Once Again a Bride - By Jane Ashford Page 0,4

“Regret to inform you, ma’am, that there has been an… incident. A gent’lmun was found earlier this morning. His purse was missing, but he had a card case in his waistcoat pocket. That there card was inside it.”

“But… what happened? Is he hurt? Where have you taken…?”

“Sorry, ma’am.” The visitor grimaced, looking as if he wished very much to be elsewhere. “Regret to tell you, the gent’lmun is dead. Footpads, looks like. Caught him as he was…”

“Dead?” Somehow, Lucy was at Charlotte’s elbow, supporting her. “But how… are you sure? I cannot believe…”

The man shuffled his feet. “Somebody must come and identify him for sartain, ma’am. Mebbe a…?”

“I shall go!” interrupted Holcombe. He glared at Charlotte, at the watchman, at the other servants. No one argued with him. The watchman looked relieved.

They all stood in stunned silence as Holcombe ran for his coat and departed with the watch. Charlotte never remembered afterward how she got back up to the drawing room, only that she was sitting there when Lucy entered some indeterminate time later and said, “It’s him. He’s dead.”

Charlotte half rose. “Holcombe is…?”

“He’s back with the news. Right cut up, he is.” Lucy’s lip curled.

“Henry is dead?” She couldn’t help repeating it.

“Seems he is, Miss Charlotte. Happens more often than we had any notion, Holcombe says. Streets aren’t half safe, after dark. London!” Lucy knew that many people saw the city as thrilling, with every sort of goods and amusement on offer. She hated the filth and the noise—wheels clattering, people shouting at you to buy this or that from the moment you stepped into the street. Strangers shoving past if you walked too slow. She had discounted Holcombe’s horror stories, however. He enjoyed scaring the scullery maid out of the few wits she possessed with tales of hapless servants who wandered into the wrong part of town and never came out. Lucy had refused to show any fear just to irk him. Now it seemed he was right, after all.

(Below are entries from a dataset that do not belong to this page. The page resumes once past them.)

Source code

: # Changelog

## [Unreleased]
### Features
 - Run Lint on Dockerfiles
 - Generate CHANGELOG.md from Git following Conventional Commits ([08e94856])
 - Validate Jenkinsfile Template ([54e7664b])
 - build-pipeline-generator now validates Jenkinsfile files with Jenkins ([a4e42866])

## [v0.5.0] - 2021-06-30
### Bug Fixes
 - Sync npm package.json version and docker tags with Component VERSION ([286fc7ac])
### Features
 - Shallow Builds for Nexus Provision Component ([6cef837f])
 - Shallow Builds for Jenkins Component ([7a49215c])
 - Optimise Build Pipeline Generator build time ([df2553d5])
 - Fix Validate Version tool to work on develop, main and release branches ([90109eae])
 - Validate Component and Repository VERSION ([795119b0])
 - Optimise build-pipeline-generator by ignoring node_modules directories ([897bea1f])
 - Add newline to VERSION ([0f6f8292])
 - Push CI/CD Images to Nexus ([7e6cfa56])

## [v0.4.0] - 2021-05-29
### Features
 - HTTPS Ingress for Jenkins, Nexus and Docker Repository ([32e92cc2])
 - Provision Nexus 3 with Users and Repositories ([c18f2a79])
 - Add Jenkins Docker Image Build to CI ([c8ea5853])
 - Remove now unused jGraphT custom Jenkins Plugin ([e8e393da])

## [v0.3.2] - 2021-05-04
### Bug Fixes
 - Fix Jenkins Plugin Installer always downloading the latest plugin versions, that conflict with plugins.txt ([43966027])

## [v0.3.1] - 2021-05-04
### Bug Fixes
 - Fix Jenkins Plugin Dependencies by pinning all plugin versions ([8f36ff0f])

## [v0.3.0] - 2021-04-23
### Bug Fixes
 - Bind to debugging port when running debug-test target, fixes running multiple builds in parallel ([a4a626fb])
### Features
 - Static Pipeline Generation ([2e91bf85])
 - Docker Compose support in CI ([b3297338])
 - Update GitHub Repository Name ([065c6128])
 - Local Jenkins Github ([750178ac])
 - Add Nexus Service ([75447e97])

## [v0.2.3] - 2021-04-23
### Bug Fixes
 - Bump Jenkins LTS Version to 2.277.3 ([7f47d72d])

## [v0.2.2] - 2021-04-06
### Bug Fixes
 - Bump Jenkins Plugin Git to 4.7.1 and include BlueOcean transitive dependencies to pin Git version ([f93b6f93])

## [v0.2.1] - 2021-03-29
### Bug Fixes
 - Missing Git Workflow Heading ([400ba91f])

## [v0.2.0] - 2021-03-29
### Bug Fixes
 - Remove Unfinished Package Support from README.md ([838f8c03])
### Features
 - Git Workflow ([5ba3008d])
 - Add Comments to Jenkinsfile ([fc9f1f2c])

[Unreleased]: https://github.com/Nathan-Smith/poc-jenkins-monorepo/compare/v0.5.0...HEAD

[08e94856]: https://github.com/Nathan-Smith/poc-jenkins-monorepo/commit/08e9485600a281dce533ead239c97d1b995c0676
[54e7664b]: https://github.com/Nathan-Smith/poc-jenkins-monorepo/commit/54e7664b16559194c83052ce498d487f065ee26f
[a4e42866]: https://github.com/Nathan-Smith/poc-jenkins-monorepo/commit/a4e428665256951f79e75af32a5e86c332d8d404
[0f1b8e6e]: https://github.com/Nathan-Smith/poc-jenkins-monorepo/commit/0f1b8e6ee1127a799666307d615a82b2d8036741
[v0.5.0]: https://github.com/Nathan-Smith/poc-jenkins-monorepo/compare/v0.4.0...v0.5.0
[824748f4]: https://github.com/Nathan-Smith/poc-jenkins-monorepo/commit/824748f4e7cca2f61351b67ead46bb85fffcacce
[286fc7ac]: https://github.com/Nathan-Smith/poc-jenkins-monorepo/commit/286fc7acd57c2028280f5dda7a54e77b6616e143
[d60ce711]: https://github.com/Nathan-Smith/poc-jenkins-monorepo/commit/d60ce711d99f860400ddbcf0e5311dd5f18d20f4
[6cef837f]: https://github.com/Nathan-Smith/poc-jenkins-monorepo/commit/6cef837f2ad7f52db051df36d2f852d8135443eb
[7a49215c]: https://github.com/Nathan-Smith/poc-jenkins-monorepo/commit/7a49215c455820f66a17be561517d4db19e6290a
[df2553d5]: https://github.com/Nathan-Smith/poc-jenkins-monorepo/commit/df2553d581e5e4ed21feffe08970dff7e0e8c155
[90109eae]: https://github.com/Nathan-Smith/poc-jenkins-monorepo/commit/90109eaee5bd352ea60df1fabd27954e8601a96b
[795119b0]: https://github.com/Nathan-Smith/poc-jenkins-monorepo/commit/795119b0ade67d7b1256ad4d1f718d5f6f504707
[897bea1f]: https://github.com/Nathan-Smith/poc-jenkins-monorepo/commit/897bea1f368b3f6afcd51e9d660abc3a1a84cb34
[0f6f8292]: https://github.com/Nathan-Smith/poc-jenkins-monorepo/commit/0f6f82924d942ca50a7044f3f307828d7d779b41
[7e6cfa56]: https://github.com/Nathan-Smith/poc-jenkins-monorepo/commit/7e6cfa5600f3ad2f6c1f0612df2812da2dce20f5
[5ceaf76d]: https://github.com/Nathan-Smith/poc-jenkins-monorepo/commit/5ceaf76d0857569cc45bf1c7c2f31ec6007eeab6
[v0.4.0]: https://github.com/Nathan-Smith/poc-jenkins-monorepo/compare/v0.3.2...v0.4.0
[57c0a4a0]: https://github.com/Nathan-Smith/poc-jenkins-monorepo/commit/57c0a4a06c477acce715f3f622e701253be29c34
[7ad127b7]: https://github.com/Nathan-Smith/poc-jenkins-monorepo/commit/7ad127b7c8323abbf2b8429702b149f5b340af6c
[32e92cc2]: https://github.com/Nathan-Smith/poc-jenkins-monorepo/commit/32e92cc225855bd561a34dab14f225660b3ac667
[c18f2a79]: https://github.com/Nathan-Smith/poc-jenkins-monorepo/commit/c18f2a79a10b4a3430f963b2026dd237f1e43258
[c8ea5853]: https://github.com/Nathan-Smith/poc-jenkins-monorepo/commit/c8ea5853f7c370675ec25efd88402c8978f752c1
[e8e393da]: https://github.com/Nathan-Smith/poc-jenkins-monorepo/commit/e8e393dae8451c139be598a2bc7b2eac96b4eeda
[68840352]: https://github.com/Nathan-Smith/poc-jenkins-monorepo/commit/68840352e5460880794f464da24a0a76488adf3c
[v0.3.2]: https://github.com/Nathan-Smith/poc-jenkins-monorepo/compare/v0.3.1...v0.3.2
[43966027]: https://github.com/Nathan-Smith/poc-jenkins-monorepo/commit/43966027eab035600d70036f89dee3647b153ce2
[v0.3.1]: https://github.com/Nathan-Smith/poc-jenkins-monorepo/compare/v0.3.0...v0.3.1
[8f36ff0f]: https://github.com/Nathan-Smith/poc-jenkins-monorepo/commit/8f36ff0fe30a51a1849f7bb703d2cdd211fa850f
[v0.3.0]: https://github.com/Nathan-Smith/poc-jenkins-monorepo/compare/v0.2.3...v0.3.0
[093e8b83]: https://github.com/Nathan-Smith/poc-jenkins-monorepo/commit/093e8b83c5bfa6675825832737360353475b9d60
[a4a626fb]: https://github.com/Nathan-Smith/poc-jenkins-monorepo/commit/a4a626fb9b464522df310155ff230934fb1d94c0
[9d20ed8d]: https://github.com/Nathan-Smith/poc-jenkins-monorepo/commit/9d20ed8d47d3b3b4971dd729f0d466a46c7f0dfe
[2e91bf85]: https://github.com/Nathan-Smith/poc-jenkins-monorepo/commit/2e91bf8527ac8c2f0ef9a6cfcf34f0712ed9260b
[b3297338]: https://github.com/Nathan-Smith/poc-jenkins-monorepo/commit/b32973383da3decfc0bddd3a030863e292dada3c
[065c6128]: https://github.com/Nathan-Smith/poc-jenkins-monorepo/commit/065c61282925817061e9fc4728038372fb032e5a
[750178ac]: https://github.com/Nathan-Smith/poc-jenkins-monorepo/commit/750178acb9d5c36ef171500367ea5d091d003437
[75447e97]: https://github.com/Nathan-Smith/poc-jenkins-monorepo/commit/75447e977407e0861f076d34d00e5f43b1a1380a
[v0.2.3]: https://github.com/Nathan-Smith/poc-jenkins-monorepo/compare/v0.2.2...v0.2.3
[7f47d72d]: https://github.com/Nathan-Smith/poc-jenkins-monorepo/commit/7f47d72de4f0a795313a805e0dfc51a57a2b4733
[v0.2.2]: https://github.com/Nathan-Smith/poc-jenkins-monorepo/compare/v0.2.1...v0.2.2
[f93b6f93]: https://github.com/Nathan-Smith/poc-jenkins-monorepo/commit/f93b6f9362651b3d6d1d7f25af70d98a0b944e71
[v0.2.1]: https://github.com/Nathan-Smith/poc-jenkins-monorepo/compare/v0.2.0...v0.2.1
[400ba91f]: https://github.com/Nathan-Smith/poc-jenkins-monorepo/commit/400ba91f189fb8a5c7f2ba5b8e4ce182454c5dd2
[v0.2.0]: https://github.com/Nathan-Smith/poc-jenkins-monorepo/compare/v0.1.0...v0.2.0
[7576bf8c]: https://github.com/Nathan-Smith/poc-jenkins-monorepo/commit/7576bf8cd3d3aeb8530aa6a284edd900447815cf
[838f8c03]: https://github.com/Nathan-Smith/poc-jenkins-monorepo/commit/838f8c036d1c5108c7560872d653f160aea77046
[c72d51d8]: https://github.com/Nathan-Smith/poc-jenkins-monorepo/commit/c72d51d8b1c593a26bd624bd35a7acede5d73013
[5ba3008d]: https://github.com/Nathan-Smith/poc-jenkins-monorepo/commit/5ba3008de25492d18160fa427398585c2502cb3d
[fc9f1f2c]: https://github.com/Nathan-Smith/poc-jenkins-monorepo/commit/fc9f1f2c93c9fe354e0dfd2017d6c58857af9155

Charlotte sank back onto the sofa. She hadn’t wanted this, not anything like this. She’d longed for change, but she’d never wished…

“Can I get you something? Tea? You haven’t eaten a crumb.”

“I couldn’t.”

“You have to eat.”

“Not now.”

Lucy bowed her head at the tension in her voice. “Shall I sit with you?”

“No. No, I’d like to be alone for a while.”

Lucy hesitated, then bobbed a curtsy and went out. Charlotte folded her hands tightly together, pressed her elbows to her sides. This wasn’t change; this was life violently turned upside down. This was the fabric of daily existence ripped right in two.

She hadn’t ever loved Henry. She had tried to like him, almost thought she did, before he made that impossible. In these last months, she hadn’t hated him, had she? No, she hadn’t gone that far. She had wished, over and over, that he had never entered her life. But she hadn’t wished him dead. Yesterday, at about this time, he had been haranguing her about his tea, and now he was removed from the face of the earth. How could this be?

Two

Sir Alexander Wylde rode into the stable yard behind his town house feeling, as usual, that a morning ride in London was the definition of constriction. Small landscapes, slow gaits, and the tedious interruption of acknowledging acquaintances who also chose to ride early. It was almost, almost, worse than no ride at all.

Leaving his horse with the groom, he entered through the back door. He had taken only two steps along the corridor when he heard a crash in the upper regions, followed by pounding footsteps and inarticulate cries, and then a thump, as if some largish piece of furniture had toppled over. Another man might have started in alarm or run toward the stairs, but Alec merely frowned and walked a little faster. His main emotion was disappointment; Lizzy had promised.

He had to climb two flights to discover the source of the uproar. On the way he passed a housemaid with an apron full of broken china; she avoided his gaze. Frances Cole stood outside Anne’s bedchamber wringing her hands.

The moment she saw him, she began to wail. “The creature is filthy and vicious. It is absolutely out of the question. This is too much, Alec! She has gone too far!” The latter phrase had become something of a refrain in the last few months, since Lizzy’s third governess had decamped. “I will not go in there,” Frances added half hysterically.